SOURCE TEXT: Begin

Multichannel Customers And Advertising

Please click on the image to enlarge it.

The most popular question asked of me is "When can I stop advertising to or reduce advertising to a segment of customers?"

Often, catalogers and retailers are unwilling to execute tests that will answer this question, opting instead to maximize short-term sales.

If you fall into that camp, try this:
  • Identify any customer who purchased from your brand in the past twelve months, and purchased at least ten times (since the first purchase).
  • Sum how many of the ten most recent purchases occurred, by channel.
  • Graph the frequency of occurrence, using one channel as the x-axis.
In the image at the start of this post, there are three distributions.
  • The U-Shaped Distribution occurs when your customer prefers shopping from one channel. Almost all customers buy from, say, the online channel, or the catalog channel, and tend to purchase in equal rates. When this happens, nearly half of your audience is eligible for a reduction in advertising, as nearly half of the audience buys online, and may be in the habit of shopping online without the need for catalogs.
  • The Bell-Shaped Distribution occurs when customers swap back and forth, between channels, not exhibiting a preference for any one channel. In this case, you probably need to continue catalog advertising.
  • The Skewed-Shape Distribution happens when customers generally shop in just one channel, and show a clear preference for just one channel. This frequently happens in online/retail situations, where customers inevitably shift their preference to the retail channel.
If you want to reduce advertising (catalog advertising in particular), you don't want to see the bell-shaped distribution. When customers switch back and forth between channels, they are likely to be semi-dependent upon catalog advertising. Instead, you want to see a lot of customers who are 100% or nearly 100% loyal to the online channel. This is the audience that could stomach a reduction in advertising, without adversely impacting the top line.

SOURCE TEXT: End

#### [YOUR TASKS]
1. Reproduce word for word the stretch of the multichannel advertising post from "Often, catalogers and" through "the first purchase).".
2. List each line of the rows that contains the string "счета".

RAW DATA: Begin

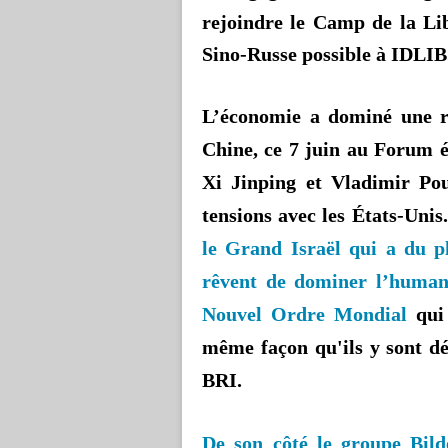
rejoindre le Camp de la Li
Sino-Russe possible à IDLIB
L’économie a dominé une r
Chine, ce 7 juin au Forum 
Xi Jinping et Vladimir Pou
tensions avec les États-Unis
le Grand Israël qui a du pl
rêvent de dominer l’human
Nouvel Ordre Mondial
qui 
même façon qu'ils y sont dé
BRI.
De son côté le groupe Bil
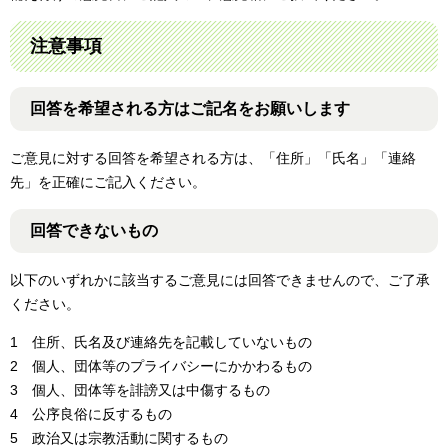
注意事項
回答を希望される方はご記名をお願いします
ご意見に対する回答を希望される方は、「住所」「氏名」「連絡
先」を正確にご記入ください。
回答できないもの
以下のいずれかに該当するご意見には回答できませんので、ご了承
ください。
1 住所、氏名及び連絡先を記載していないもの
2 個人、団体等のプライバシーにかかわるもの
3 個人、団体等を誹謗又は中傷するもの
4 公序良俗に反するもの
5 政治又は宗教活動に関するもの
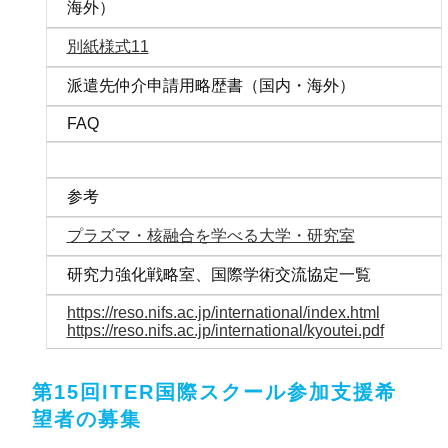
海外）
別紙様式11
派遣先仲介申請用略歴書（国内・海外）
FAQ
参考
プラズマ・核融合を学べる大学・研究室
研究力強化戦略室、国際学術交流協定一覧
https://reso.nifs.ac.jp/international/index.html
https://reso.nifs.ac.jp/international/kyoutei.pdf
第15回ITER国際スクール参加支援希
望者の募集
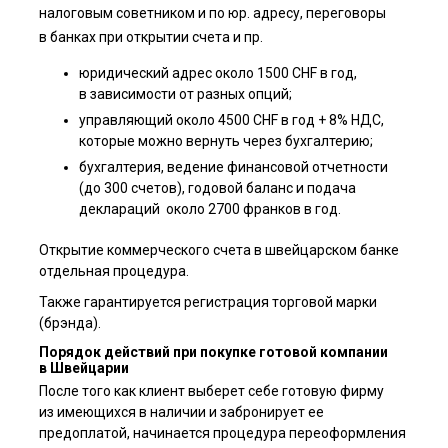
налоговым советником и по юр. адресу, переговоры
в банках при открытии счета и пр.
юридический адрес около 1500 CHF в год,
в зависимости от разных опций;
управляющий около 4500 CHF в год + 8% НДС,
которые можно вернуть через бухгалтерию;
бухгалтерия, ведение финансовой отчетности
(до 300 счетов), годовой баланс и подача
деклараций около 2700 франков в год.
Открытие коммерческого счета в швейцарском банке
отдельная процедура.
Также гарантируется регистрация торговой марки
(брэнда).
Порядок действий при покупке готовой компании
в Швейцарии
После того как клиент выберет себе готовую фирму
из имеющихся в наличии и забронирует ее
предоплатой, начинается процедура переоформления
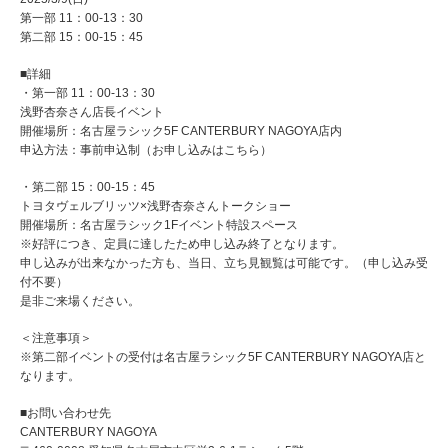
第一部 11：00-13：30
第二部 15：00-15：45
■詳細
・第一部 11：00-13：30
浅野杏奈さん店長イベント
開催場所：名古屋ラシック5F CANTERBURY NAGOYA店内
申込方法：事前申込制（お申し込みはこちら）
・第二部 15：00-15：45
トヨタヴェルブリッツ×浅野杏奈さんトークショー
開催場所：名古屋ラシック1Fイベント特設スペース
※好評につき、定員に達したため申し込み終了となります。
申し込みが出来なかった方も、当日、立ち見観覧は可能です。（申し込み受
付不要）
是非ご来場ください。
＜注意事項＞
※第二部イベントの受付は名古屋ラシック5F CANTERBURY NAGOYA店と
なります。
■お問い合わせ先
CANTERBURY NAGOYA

RAW DATA: End

#### [ANSWERS PROVIDED]
1.
Often, catalogers and retailers are unwilling to execute tests that will answer this question, opting instead to maximize short-term sales.

If you fall into that camp, try this:
  • Identify any customer who purchased from your brand in the past twelve months, and purchased at least ten times (since the first purchase).

2.
в банках при открытии счета и пр.
Открытие коммерческого счета в швейцарском банке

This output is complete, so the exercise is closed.